Abstract

Reviewed by: Felicia Roşu, Leiden University, The Netherlands
The Polish-Lithuanian partitions and their aftermath are probably the messiest, most controversial, most difficult to tackle period in the history of the Commonwealth. The spectacular collapse of one of Europe’s largest polities, which took place between 1772 and 1795 but was preceded and followed by decades of stagnation and difficulties, has long pressed historians to find reasons for what was generally seen as the colossal failure of the Commonwealth’s internal structures. The dominant answer – best illustrated in Anglophone scholarship by Jerzy Lukowski’s work – has been to blame the political culture of the country, often portrayed as a mixture of anarchism, obstinacy, selfishness and/or feudal backwardness. Missing the train of Enlightened centralization, the citizens of the Commonwealth preferred to devote their energy to defending their ‘ancient’ liberties and privileges and resisting any kind of change to the structure of their polity. This attitude has been judged by the supporters of the Enlightenment – both then and now – as self-destructive, short-sighted and obtuse. A new perspective on this matter has been long overdue, and this is precisely what Curtis G. Murphy has set out to do with his ambitious work on Polish, Ukrainian and Belarusian towns between 1764 and 1867.
Murphy’s work is a breath of fresh air in at least four important ways. The first is related to the scope and depth of research. The book straddles the pre- and post-partitions decades, following the transformations experienced by more than 20 small-to-medium royal and private towns from three provinces (Lublin, Wolhynia and Podolia) as they went through several administrations (usually, historians use the partitions either as a stopping or as a starting point, missing the chance to explore the consequences of late-eighteenth century changes). Furthermore, the research is based on a combination of macro and micro approaches that reveal both the intentions of central reformers and the mindset of people on the ground.
Second, this book brings an invaluable wealth of detail on town life in this period. East Central European towns have traditionally been labelled as weak and insignificant (another sign of the region’s backwardness), but Murphy’s research reveals a civic vibrancy that squarely contradicts this image. Chapter 4, on private towns, is particularly fascinating as it brings to light a massively understudied category of urban establishments, often dismissed by historians as being at the mercy of their owners and thus irrelevant as loci of civic behaviour. Murphy shows this not to be the case: owners had to compete for urban settlers and therefore had to offer them significant individual freedoms and collective autonomy in order to maintain the attractiveness and economic viability of their towns.
Third, Murphy strongly and convincingly challenges ‘the continued hegemony of the Enlightenment narrative of progress’, pointing instead to ‘the costs of modernity’ (24) and the profoundly colonial nature of Enlightened reforms. By studying the reports of central governments as well as the records, petitions and protests of townspeople, Murphy shows that the centralizing efforts of Polish, Austrian, Russian and Napoleonic administrations were not as rational as they portrayed themselves to be.

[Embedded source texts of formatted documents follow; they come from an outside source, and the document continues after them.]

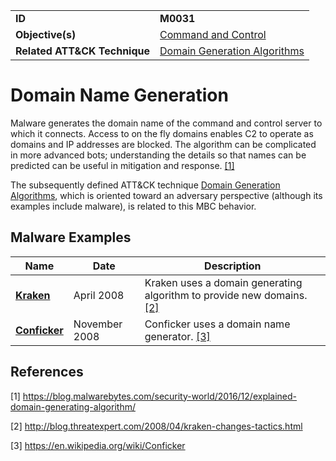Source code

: |||
|---------|------------------------|
|**ID**|**M0031**|
|**Objective(s)**|[Command and Control](../command-and-control)|
|**Related ATT&CK Technique**|[Domain Generation Algorithms](https://attack.mitre.org/techniques/T1483/)|

Domain Name Generation
======================
Malware generates the domain name of the command and control server to which it connects. Access to on the fly domains enables C2 to operate as domains and IP addresses are blocked. The algorithm can be complicated in more advanced bots; understanding the details so that names can be predicted can be useful in mitigation and response. [[1]](#1)

The subsequently defined ATT&CK technique [Domain Generation Algorithms](https://attack.mitre.org/techniques/T1483/), which is oriented toward an adversary perspective (although its examples include malware), is related to this MBC behavior.

Malware Examples
----------------
|Name|Date|Description|
|-----------------------------|--------|-----------------------------|
|[**Kraken**](../xample-malware/kraken.md) | April 2008 | Kraken uses a domain generating algorithm to provide new domains. [[2]](#2)|
|[**Conficker**](../xample-malware/conficker.md)| November 2008| Conficker uses a domain name generator. [[3]](#3)

References
----------
<a name="1">[1]</a> https://blog.malwarebytes.com/security-world/2016/12/explained-domain-generating-algorithm/

<a name="2">[2]</a> http://blog.threatexpert.com/2008/04/kraken-changes-tactics.html

<a name="3">[3]</a> https://en.wikipedia.org/wiki/Conficker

They often privileged frivolous aspects such as ‘beautification and hierarchy’ (57, 84), thereby not only failing to revive the towns but actually pushing them into further economic, cultural and social decline.

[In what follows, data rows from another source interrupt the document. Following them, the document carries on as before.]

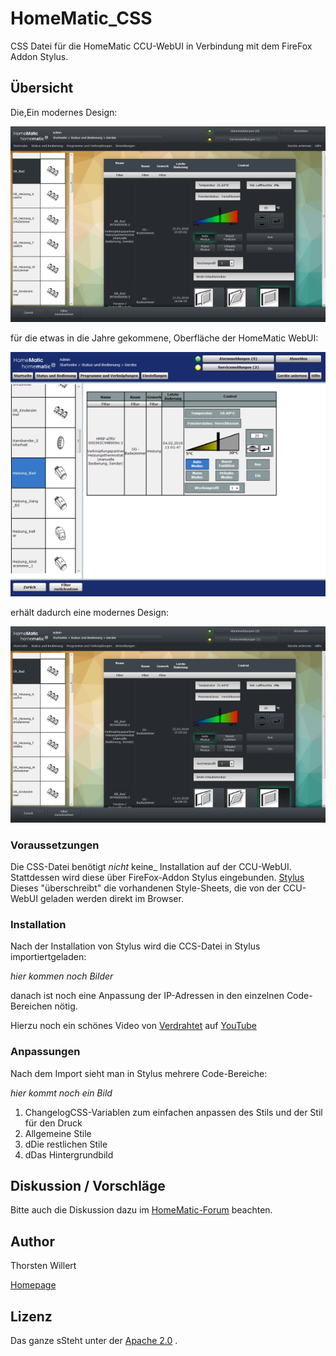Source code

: # HomeMatic_CSS
CSS Datei für die HomeMatic CCU-WebUI in Verbindung mit dem FireFox Addon Stylus.

## Übersicht

Die,Ein modernes Design:

![WebUI Neu](/images/WebUI_Neues_Design_1_sm.png)

für die etwas in die Jahre gekommene, Oberfläche der HomeMatic WebUI:

![WebUI Original](/images/WebUI_Original_sm.png)

erhält dadurch eine modernes Design:

![WebUI Neu](/images/WebUI_Neues_Design_1_sm.png)

### Voraussetzungen
Die CSS-Datei benötigt  _nicht_ keine_ Installation auf der CCU-WebUI.
Stattdessen wird diese über FireFox-Addon Stylus eingebunden.
[Stylus](https://addons.mozilla.org/en-US/firefox/addon/styl-us/)
Dieses "überschreibt" die vorhandenen Style-Sheets, die von der CCU-WebUI geladen werden direkt im Browser.

### Installation
Nach der Installation von Stylus wird die CCS-Datei in Stylus importiertgeladen:

*hier kommen noch Bilder*

danach ist noch eine Anpassung der IP-Adressen in den einzelnen Code-Bereichen nötig.

Hierzu noch ein schönes Video von [Verdrahtet](https://www.verdrahtet.info) auf [YouTube](https://www.youtube.com/watch?v=nxAQbJ4O01g)

### Anpassungen
Nach dem Import sieht man in Stylus mehrere Code-Bereiche:

*hier kommt noch ein Bild*

 1. ChangelogCSS-Variablen zum einfachen anpassen des Stils und der Stil für den Druck
 2. Allgemeine Stile
 3. dDie restlichen Stile
 4. dDas Hintergrundbild
 
 ## Diskussion / Vorschläge
Bitte auch die Diskussion dazu im [HomeMatic-Forum](https://homematic-forum.de/forum/viewtopic.php?f=41&t=46033) beachten.

 ## Author
 Thorsten Willert
 
 [Homepage](http://www.thorsten-willert.de/)

 ## Lizenz
 Das ganze sSteht unter der [Apache 2.0](https://github.com/THWillert/HomeMatic_CSS/blob/master/LICENSE)
.
<!--stackedit_data:
eyJoaXN0b3J5IjpbLTE1NzkzNzMzNCwtNDU4MjQwMDczXX0=
-->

Lastly, the book substantiates an idea put forward by Andrzej S. Kamiński but so far insufficiently explored empirically, namely that the culture of civic republicanism – generally considered a trait of the political nation, the nobility – deeply permeated other layers of the Polish-Lithuanian society as well. Murphy argues that this culture was not ‘anachronistic and backward’ but simply centred on other values than those at the core of the Enlightenment: self-government and liberty instead of centralization and uniformization. The book contains countless examples of late-eighteenth-century Christian and Jewish burghers, who, thanks to the imperfect overlap of competing authorities that left them room for agency and autonomy, saw themselves as citizens, rather than subjects, regardless of their meagre political rights at the central level. A century later, after several rounds of reforms that gave them wider political rights but gradually subordinated them to the state, they were no longer acting as citizens, but as subjects with little say in their own affairs. From the civic republican perspective, their story thus becomes ‘a tale of antiprogress, a decline in political possibilities and self-government with little compensation or improvement’ (235).

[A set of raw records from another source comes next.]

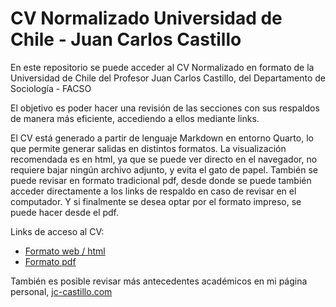 # CV Normalizado Universidad de Chile - Juan Carlos Castillo

En este repositorio se puede acceder al CV Normalizado en formato de la Universidad de Chile del Profesor Juan Carlos Castillo, del Departamento de Sociología - FACSO

El objetivo es poder hacer una revisión de las secciones con sus respaldos de manera más eficiente, accediendo a ellos mediante links. 

El CV está generado a partir de lenguaje Markdown en entorno Quarto, lo que permite generar salidas en distintos formatos. La visualización recomendada es en html, ya que se puede ver directo en el navegador, no requiere bajar ningún archivo adjunto, y evita el gato de papel. También se puede revisar en formato tradicional pdf, desde donde se puede también acceder directamente a los links de respaldo en caso de revisar en el computador. Y si finalmente se desea optar por el formato impreso, se puede hacer desde el pdf.

Links de acceso al CV:

- [Formato web / html](https://juancarloscastillo.github.io/jerarquizacion/jerarquizacion.html)
- [Formato pdf](https://juancarloscastillo.github.io/jerarquizacion/jerarquizacion.pdf)

También es posible revisar más antecedentes académicos en mi página personal, [jc-castillo.com](https://jc-castillo.com/) 
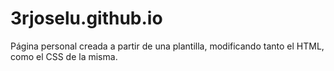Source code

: # 3rjoselu.github.io
Página personal creada a partir de una plantilla, modificando tanto el HTML, como el CSS de la misma.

Instead of accepting the narrative of the Enlightenment as a rational system of social and political improvement, Murphy refreshingly approaches it as a belief system instead – one that was especially liable to fail when grafted onto a world animated by radically different values, such as liberty and self-government. The Enlightened narrative may have eventually won the day, but that is no reason for silencing the voices of those who experienced, first-hand, the costs of modernity.